Film stories of improbable obsession are always tricky because they're so...well, so improbable. In a novel, it's easier to delve into tangled psychology through interior monologue or prose -- to understand, for instance, why a middle-aged man destroys his life for a teenager called Lolita. There is also the secondary problem of giving a face to the object of desire, creating the possibility that the obsession just won't make any sense. A film about irrational passions has to immerse a viewer in that irrationality, even as it gives you some small sense that the irrationality is based on something understandable.

Benoit Jacqot's THE SCHOOL OF FLESH (L'ECOLE DE LA CHAIR) struggles in both respects. It's the story of Dominique (Isabelle Huppert), an unmarried Paris fashion executive at a point in her life when her career is the focus of her life. That changes one night when she spies a bartender named Quentin (Vincent Martinez) at a local nightspot, and becomes fascinated with him. Though Quentin's transvestite co-worker Chris (Vincent Lindon) warns Dominique that Quentin is a hustler -- indiscriminate of gender -- Dominique still invites him to dinner, and eventually to bed. Soon Dominique has made Quentin a "kept man," sharing her apartment and money with him even though he continues to lead his previous life. Their relationship twists and turns into something neither one can quite identify, though both need it desperately.

Exactly why they need it is not entirely clear. The script, based on a novel by Japanese author Yukio Mishima (THE SAILOR WHO FELL FROM GRACE WITH THE SEA), does a decent job of painting Quentin as a troubled man who uses his body for his personal gain, then shows disdain for anyone who wants him for that body. Dominique is a more perplexing case. Isabelle Huppert effectively conveys a confident woman slowly becoming a paranoid mess, following Quentin on his rounds through the city. Jacquot's direction, however, keeps us too distanced from Dominique's obsession for it to make sense as anything more profound than a middle-aged fling. Though the narrative toys with the provocative notion that the childless Dominique is acting out a maternal fantasy as much as a sexual one, the script is too timid to attack that subtext. THE SCHOOL OF FLESH's academic detachment makes it difficult to feel her pain, whatever it might be.

It's even more difficult to understand why Vincent Martinez is the man who turns her world upside down. THE SCHOOL OF FLESH is not the first film to assert an unlikely man's attractiveness to women -- the entire Woody Allen oeuvre comes to mind -- but that doesn't make it any easier to accept this particular example. Though Martinez certainly isn't ugly, it's unlikely he'd be anyone's paradigm of masculine beauty; he most closely resembles a slightly more swarthy Joaquin Phoenix. Still, everyone in the film is smitten with Quentin: Dominique, Chris, a distinguised attorney (Francois Berleand), an impressionable teenage girl (Roxane Mesquida). Quentin's animal magnetism is central to THE SCHOOL OF FLESH's premise, yet I didn't notice enough magnetism to erase a computer disk.

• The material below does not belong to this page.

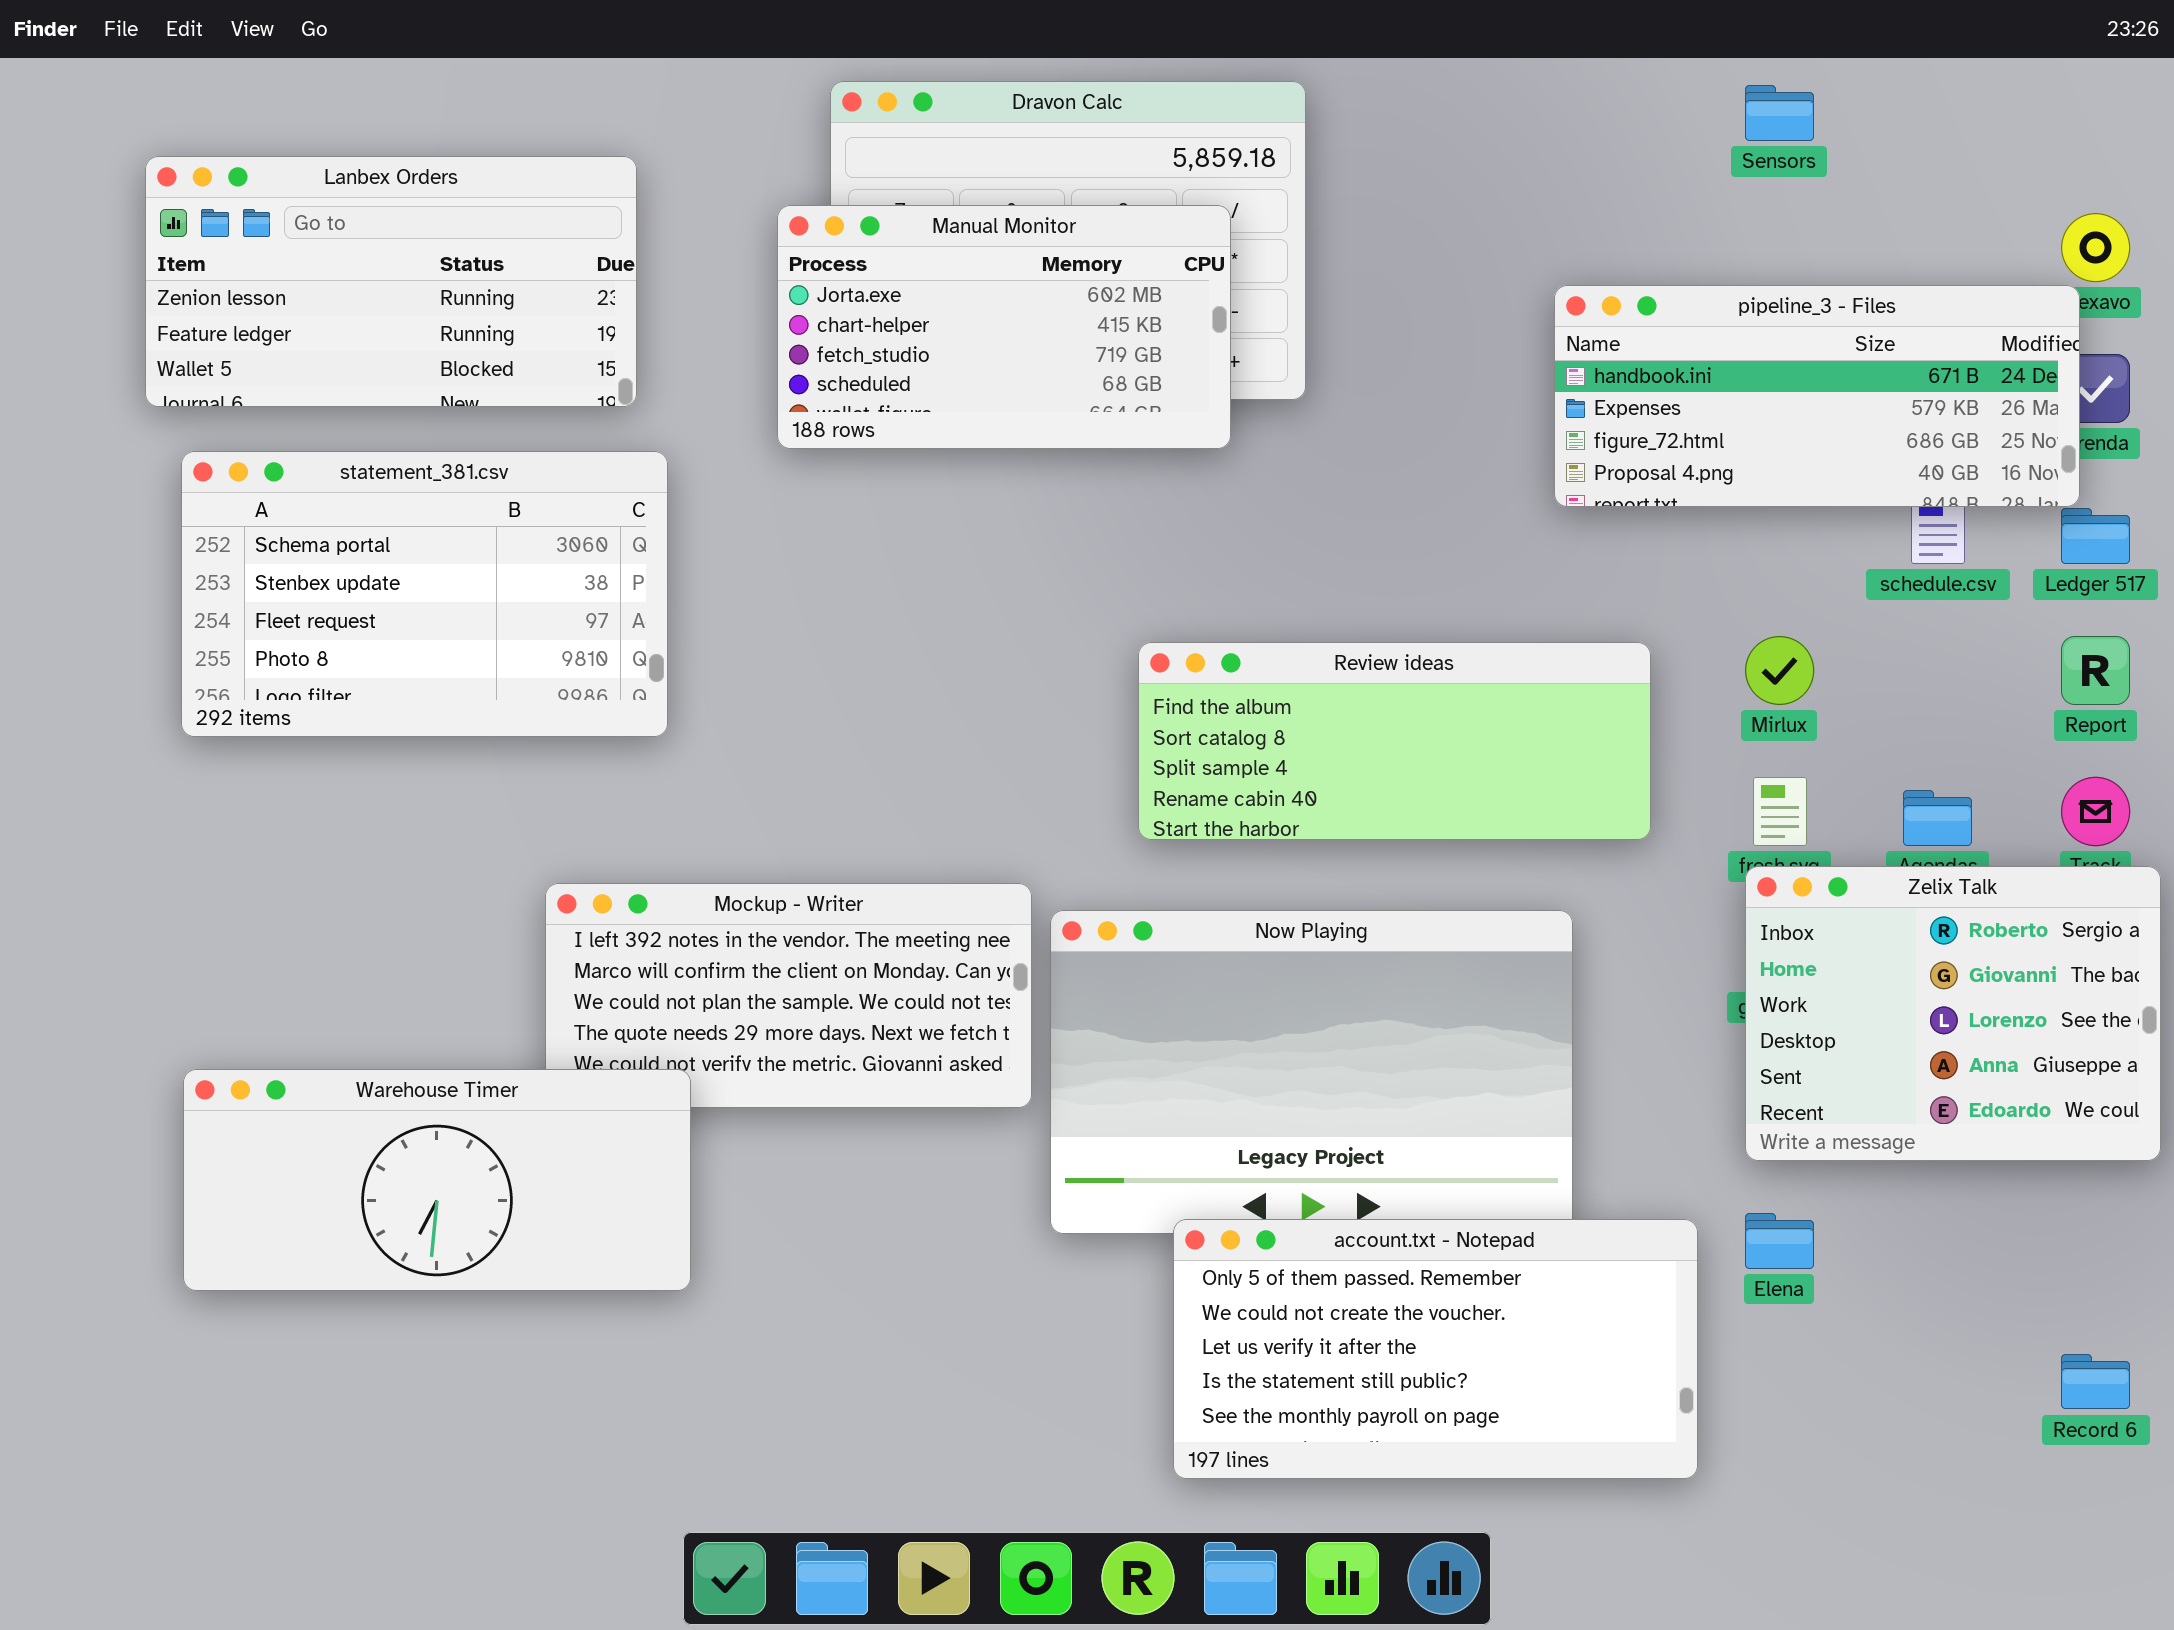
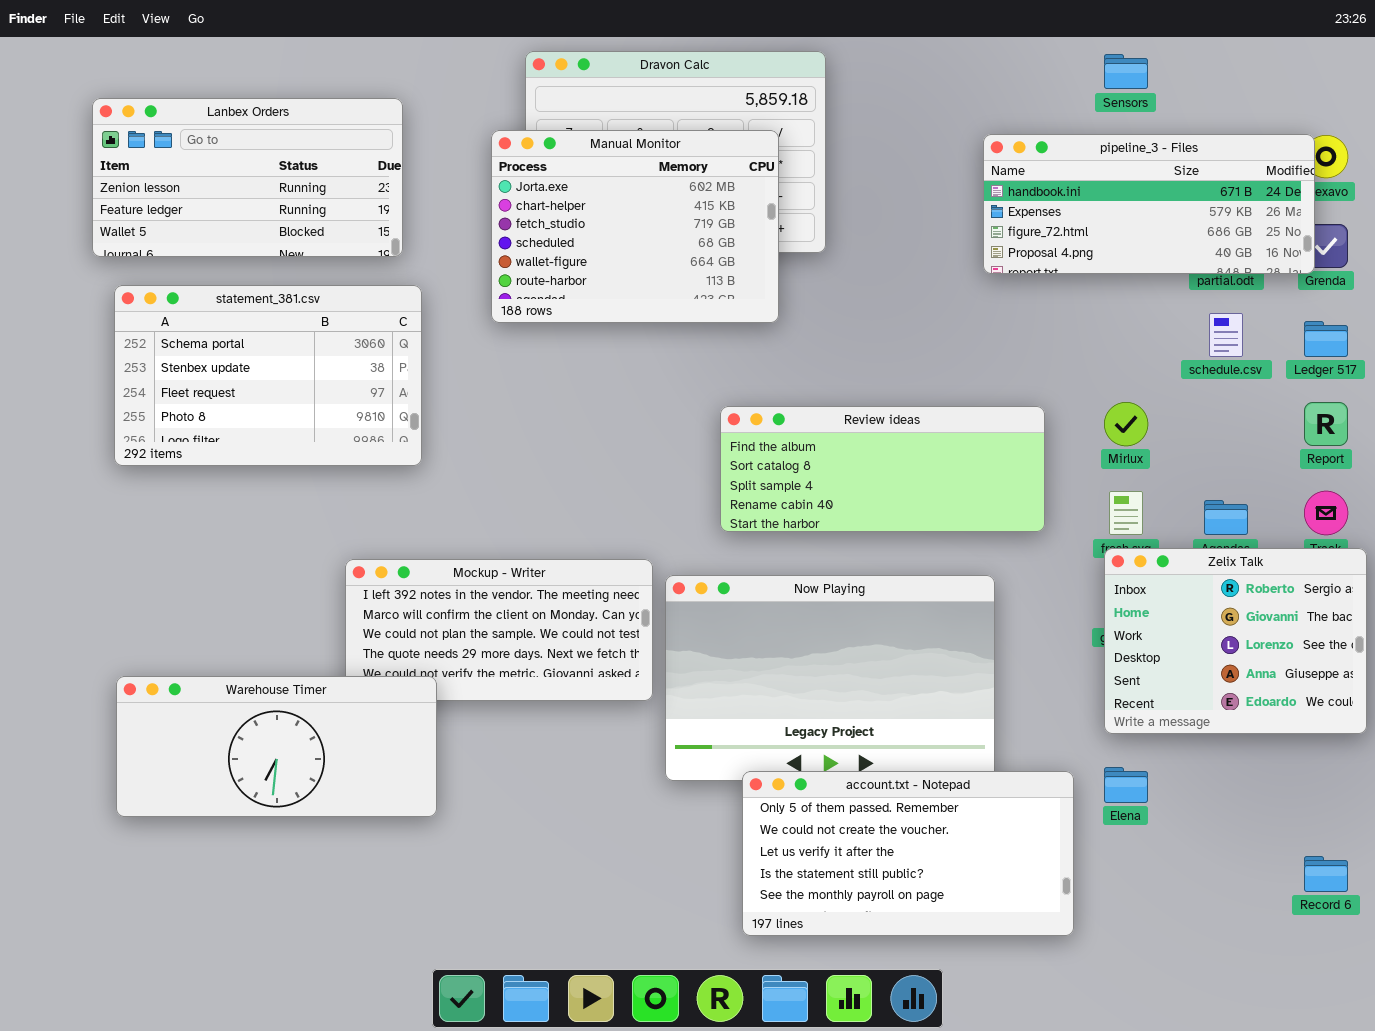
Manual Monitor: [777,205,1231,449] -> [491,130,779,323], resized
pipeline_3 - Files: [1554,285,2080,507] -> [983,134,1315,274], moved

THE SCHOOL OF FLESH still manages to be somewhat engaging, simply because the relationship dynamics are effectively portrayed. It's rather touching watching Quentin try to make Dominique admit she'd discard him if he were ugly; it's amusing watching Dominique struggle to balance her desire for Quentin with her embarrassment to be with him in public settings. Both central characters are intriguing enough to follow, but it's hard to watch them both degrade themselves when it's not clear enough why they're doing it. Obsession makes for great drama if the "why" is as important as the "what." THE SCHOOL OF FLESH leaves you wondering "why," as well as "why him."

     On the Renshaw scale of 0 to 10 flesh dances:  6.